5. TLR Signalling in HIV-HCV Coinfection: Potential Interactions

The role of TLR signalling in HCV infection has been reviewed elsewhere [23]. In brief, HCV has adapted multiple methods of evading the host innate immune response by downregulating signalling through TLRs 2, 4, 7, and 9 by binding to and interfering with MyD88 and TRIF in multiple cell types including hepatocytes, macrophages, and plasmacytoid (p)DCs [23]. HCV has also been shown to cleave mitochondrial antiviral signalling protein (MAVS) which forms part of the viral sensing TLR signalling cascade, inhibiting IFN-α/β production, and transcription of antiviral ISGs [78]. Recent studies have also shown a potential role for TLR7 and 9 agonists in promoting clearance of HCV [79-81]. This would suggest that HCV would contribute to a reduction in the antiviral response in patients with HIV-HCV coinfection.

We recently examined liver RNA and peripheral blood monocytes from patients with HCV monoinfection (n = 46), HIV-HCV coinfection (n = 27), and HIV monoinfection (n = 20). We found that increasing Metavir inflammatory activity score was associated with increased hepatic TLR2 and TLR4 mRNA as measured by reverse transcriptase quantitative PCR (RT-qPCR) [64]. We also found a significant correlation between hepatic mRNA expression of TNF-α and TLR2 and TLR4. Interestingly, we found no differences in TLR mRNA or protein expression between HCV monoinfected, HIV-HCV coinfected, or HIV monoinfected patients [64].

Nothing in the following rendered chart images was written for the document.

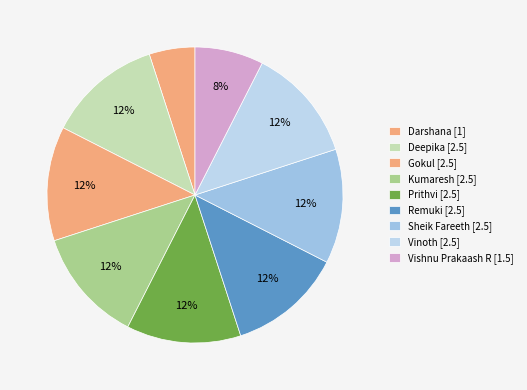

Is there a majority slice in this chart?

No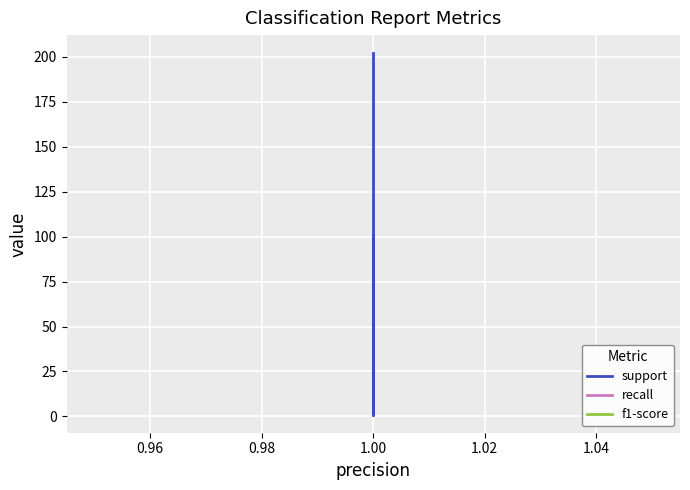

What is the average value of the f1-score series?

1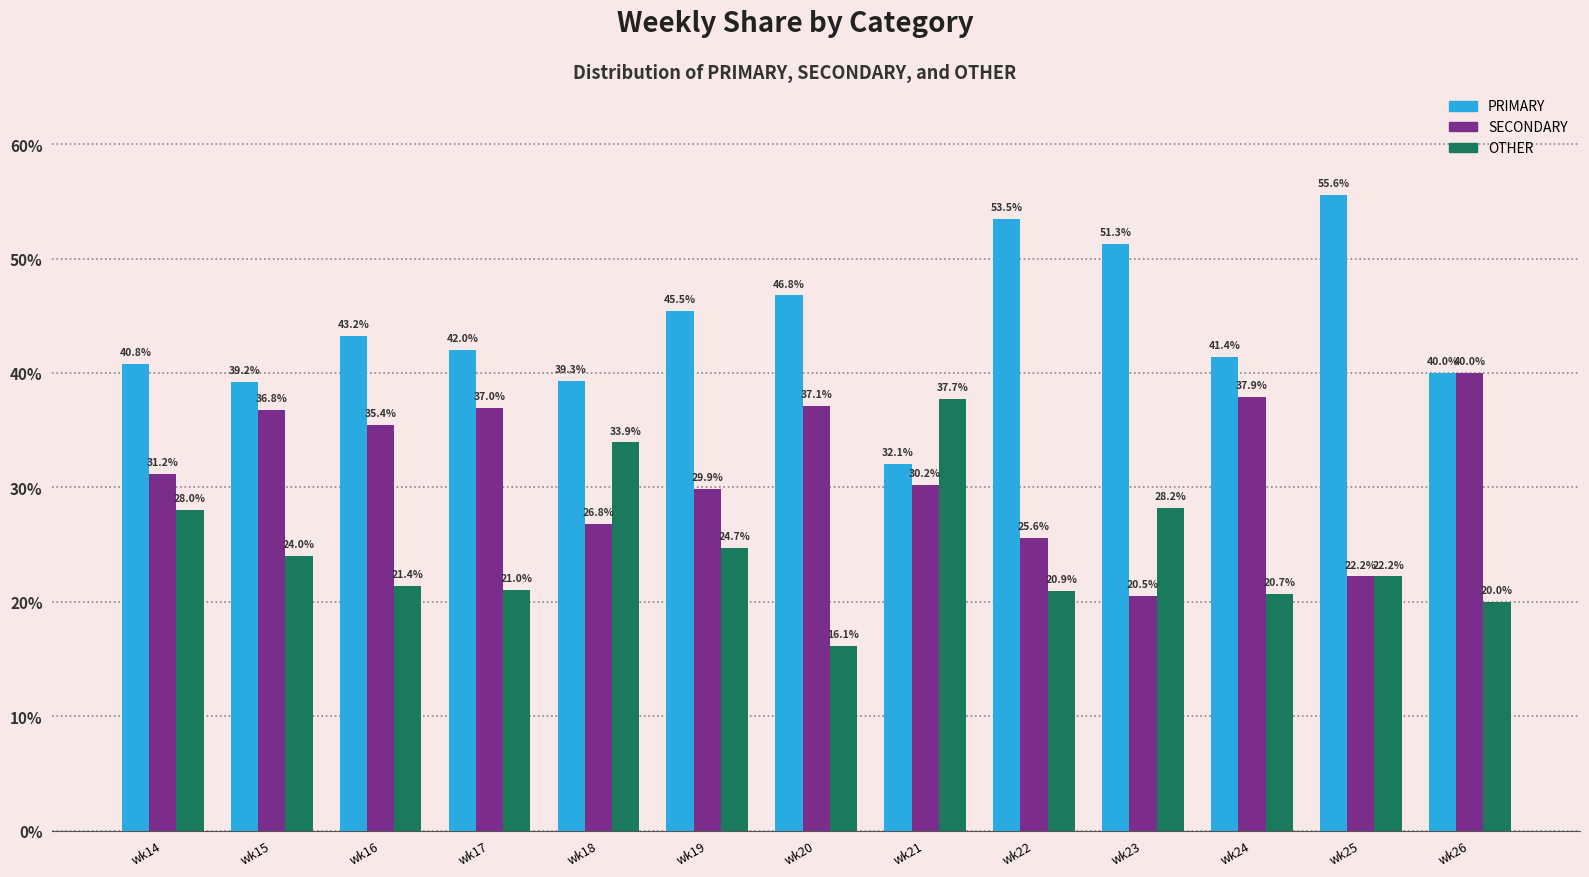

Reading left to right, extract all data points from this chart.

PRIMARY: wk14=40.8	wk15=39.2	wk16=43.2	wk17=42.0	wk18=39.3	wk19=45.5	wk20=46.8	wk21=32.1	wk22=53.5	wk23=51.3	wk24=41.4	wk25=55.6	wk26=40.0
SECONDARY: wk14=31.2	wk15=36.8	wk16=35.4	wk17=37.0	wk18=26.8	wk19=29.9	wk20=37.1	wk21=30.2	wk22=25.6	wk23=20.5	wk24=37.9	wk25=22.2	wk26=40.0
OTHER: wk14=28.0	wk15=24.0	wk16=21.4	wk17=21.0	wk18=33.9	wk19=24.7	wk20=16.1	wk21=37.7	wk22=20.9	wk23=28.2	wk24=20.7	wk25=22.2	wk26=20.0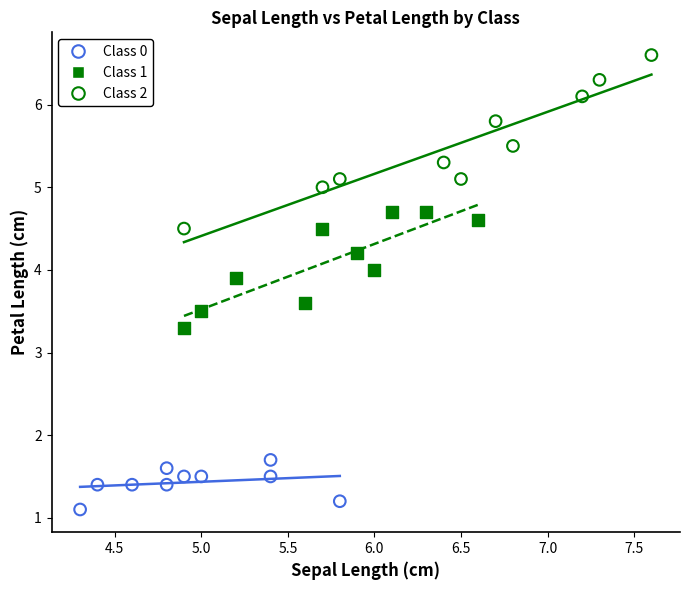

Which series reaches the minimum Y coordinate?

Class 0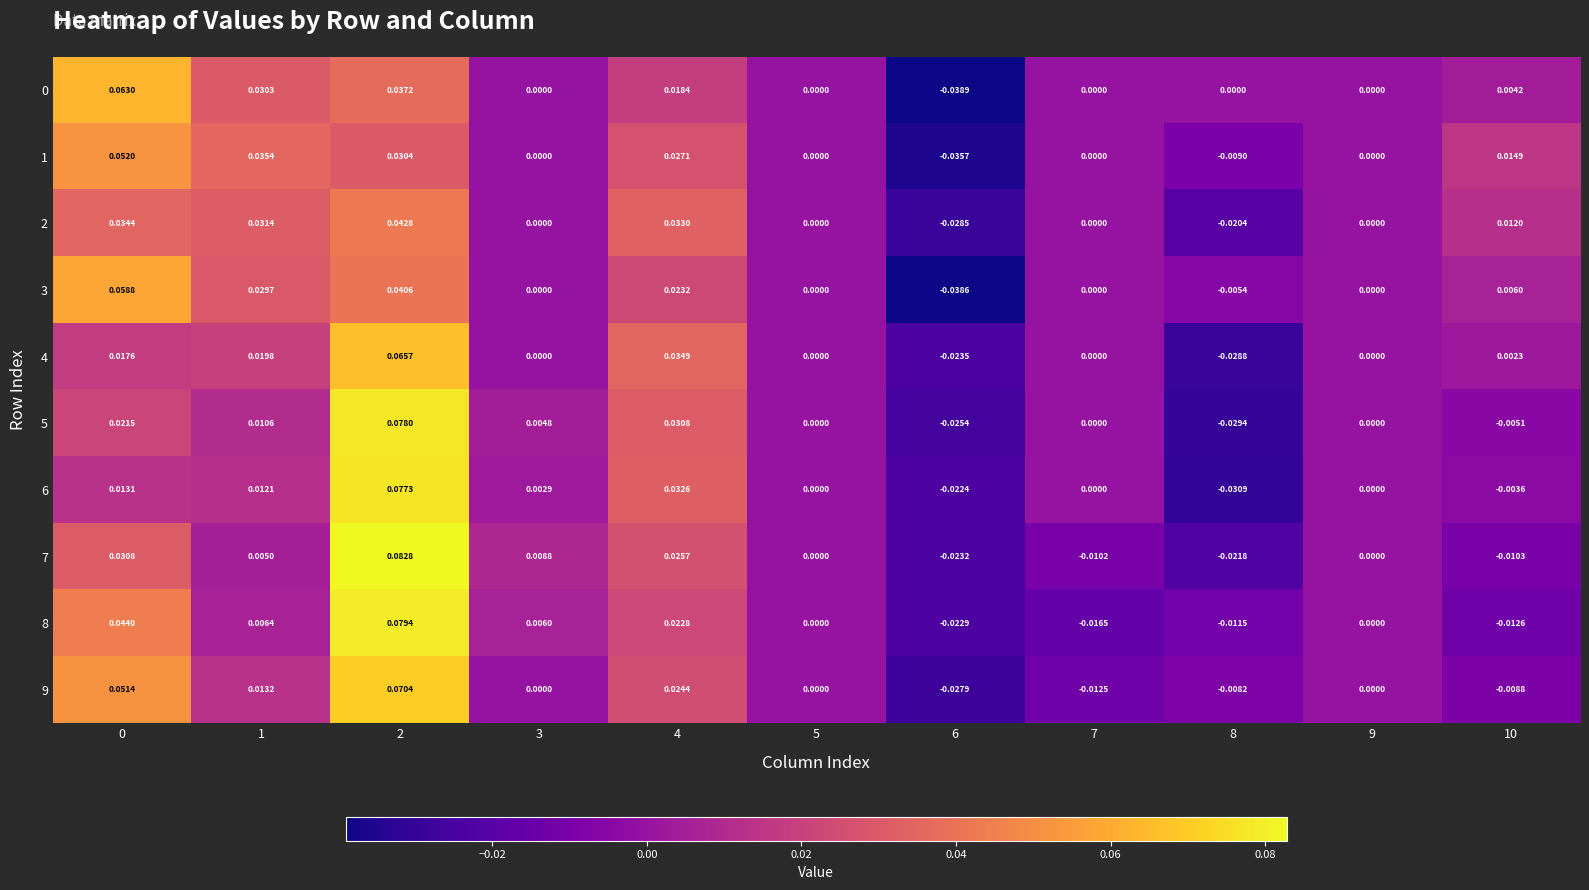

Is the value of 6 at 8 greater than the value of 2 at 5?

No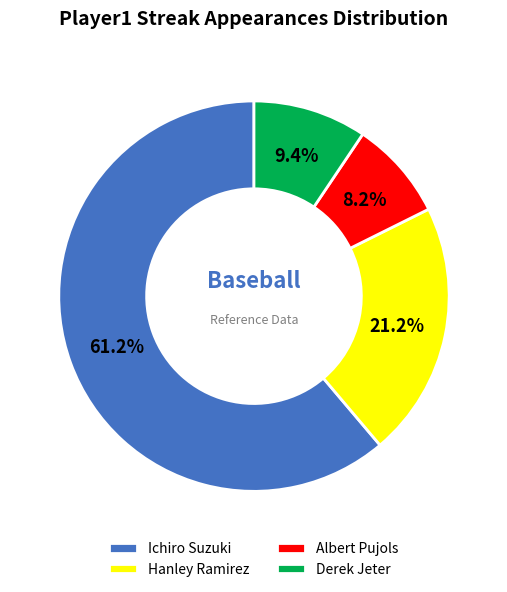

Which category has the biggest portion of the pie?

Ichiro Suzuki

Monocytes from HCV and HIV-HCV coinfected patients lack LPS tolerance and this lack of tolerance correlated with liver inflammation, as measured by elevated intrahepatic Kupffer cells activation markers CD163 and CD33 and elevated circulating aspartate aminotransferase [61-63]. One study suggested an impaired or tolerant response to TLR3 and TLR4 in monocytes from HIV-HCV-infected individuals when stimulated ex vivo, however, in this study high spontaneous secretion of IL-6 and TNF-α were observed, suggesting a loss of tolerance in vivo [82]. Plasma levels of LPS in HIV-HCV-coinfected patients also correlated with severity of cirrhosis [63], where patients with LPS in the upper quartile (>42 pg/mL) had a 19-fold higher risk of disease progression compared to patients with LPS in the lower quartile.

6. Conclusion

HIV infection of the liver could potentially enhance TLR signaling via a direct effect of either the virus itself or HIV-related proteins as well as via an indirect effect on increased circulating LPS levels. Our understanding of how HIV affects TLR function is largely derived from studies in blood. Further studies are needed to define the effects of HIV on expression of TLR and functional TLR signaling in hepatic cells, specifically in the presence of HBV and HCV coinfection. These studies will be critical for the development of novel strategies to manage HIV-HBV and HIV-HCV coinfection that extend beyond the use of antivirals alone.